Die Bürgermeister des Teilraumes Deggendorf/Plattling sahen in dem Erfolg von Berlin einen Auftrag zur weiteren langfristigen Zusammenarbeit der acht Gemeinden. Die Abschlussveranstaltung des Wettbewerbes Regionen der Zukunft sollte nicht als Schluss gesehen werden. Vielmehr sollte die erfolgreiche Arbeit auch in Zukunft fortgesetzt werden. Dies wurde auch in der "Deggendorfer Erklärung" vom 25. Juli 2000 festgehalten.

Der Teilraum Deggendorf/Plattling beteiligt sich an mehreren überregionalen Netzwerken. Er ist als "Region der Zukunft" Gründungsmitglied des bundesweiten Netzwerkes "Futuregio", das sich 2004 mit der Arbeitsgemeinschaft deutscher Regionalinitiativen zum Netzwerk "Regionen im Dialog" zusammengeschlossen hat.

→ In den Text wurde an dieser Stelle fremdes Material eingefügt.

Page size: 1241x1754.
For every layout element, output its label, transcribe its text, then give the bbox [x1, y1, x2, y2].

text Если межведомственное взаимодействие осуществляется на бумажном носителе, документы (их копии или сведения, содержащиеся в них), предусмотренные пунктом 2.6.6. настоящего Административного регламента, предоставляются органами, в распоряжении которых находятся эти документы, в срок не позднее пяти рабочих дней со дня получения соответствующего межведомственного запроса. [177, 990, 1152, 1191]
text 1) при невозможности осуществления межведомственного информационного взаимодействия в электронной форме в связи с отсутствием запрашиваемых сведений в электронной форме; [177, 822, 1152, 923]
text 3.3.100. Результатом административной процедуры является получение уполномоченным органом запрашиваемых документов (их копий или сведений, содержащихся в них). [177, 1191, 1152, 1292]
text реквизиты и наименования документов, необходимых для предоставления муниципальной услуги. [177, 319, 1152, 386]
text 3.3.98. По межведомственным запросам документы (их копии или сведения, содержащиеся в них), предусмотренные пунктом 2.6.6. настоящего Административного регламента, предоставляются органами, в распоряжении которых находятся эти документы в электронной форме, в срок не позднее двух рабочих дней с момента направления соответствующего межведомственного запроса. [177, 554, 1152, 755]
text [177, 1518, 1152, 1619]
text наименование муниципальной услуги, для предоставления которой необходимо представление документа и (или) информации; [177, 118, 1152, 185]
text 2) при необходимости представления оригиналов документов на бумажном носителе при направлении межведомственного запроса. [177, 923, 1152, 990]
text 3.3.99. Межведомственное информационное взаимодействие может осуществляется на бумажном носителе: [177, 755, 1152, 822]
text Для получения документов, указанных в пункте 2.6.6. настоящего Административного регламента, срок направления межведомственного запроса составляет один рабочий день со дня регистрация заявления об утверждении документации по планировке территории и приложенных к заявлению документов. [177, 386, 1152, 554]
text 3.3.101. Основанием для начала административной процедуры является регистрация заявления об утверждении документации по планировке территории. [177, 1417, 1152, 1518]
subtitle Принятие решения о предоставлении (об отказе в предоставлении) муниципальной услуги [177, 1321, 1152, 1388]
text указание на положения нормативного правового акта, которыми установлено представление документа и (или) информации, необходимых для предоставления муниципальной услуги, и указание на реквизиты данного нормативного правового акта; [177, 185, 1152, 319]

Fortgeführt werden soll insbesondere auch die Kooperation mit der Schweizer Region "Erlach-Östliches Seeland", die 1999 begonnen wurde. In diesem Jahr machte sich das Bundesamt für Bauwesen und Raumordnung auf die Suche nach geeigneten europäischen Referenzregionen für die deutschen "Regionen der Zukunft". Gefragt waren innovative Konzepte und Strategien für eine nachhaltige Regionalentwicklung. Auf die vom Internationalen Rat für kommunale Umweltinitiativen (ICLEI) durchgeführte europaweite Ausschreibung wurden ebenfalls 26 europäische "Regionen der Zukunft", so auch die Region Erlach/Östliches Seeland, ausgewählt. Die Kooperation zwischen dem Teilraum Deggendorf/Plattling und der Region Erlach/Östliches Seeland ist die einzige, mit der die Idee des BBR ernsthaft aufgenommen wurde. Beide Regionen weisen als interkommunale Zusammenschlüsse in ihrer Problemstellung und Organisation Parallelen auf, die Grundlage sein können, im Erfahrungsaustausch und in der gemeinsamen Projektbearbeitung voneinander zu lernen. Delegationen mit Entscheidungsträgern aus beiden Regionen haben die jeweils andere Region besucht. Auf Grundlage dieser Kooperationen wurde unter Einbeziehung einer weiteren Partnerregion aus Österreich das Interreg III C-Projekt "RISE - Regional identity and culture, strengths development & environment action" entwickelt, das im Zeitraum 2004 - 2006 bearbeitet wurde.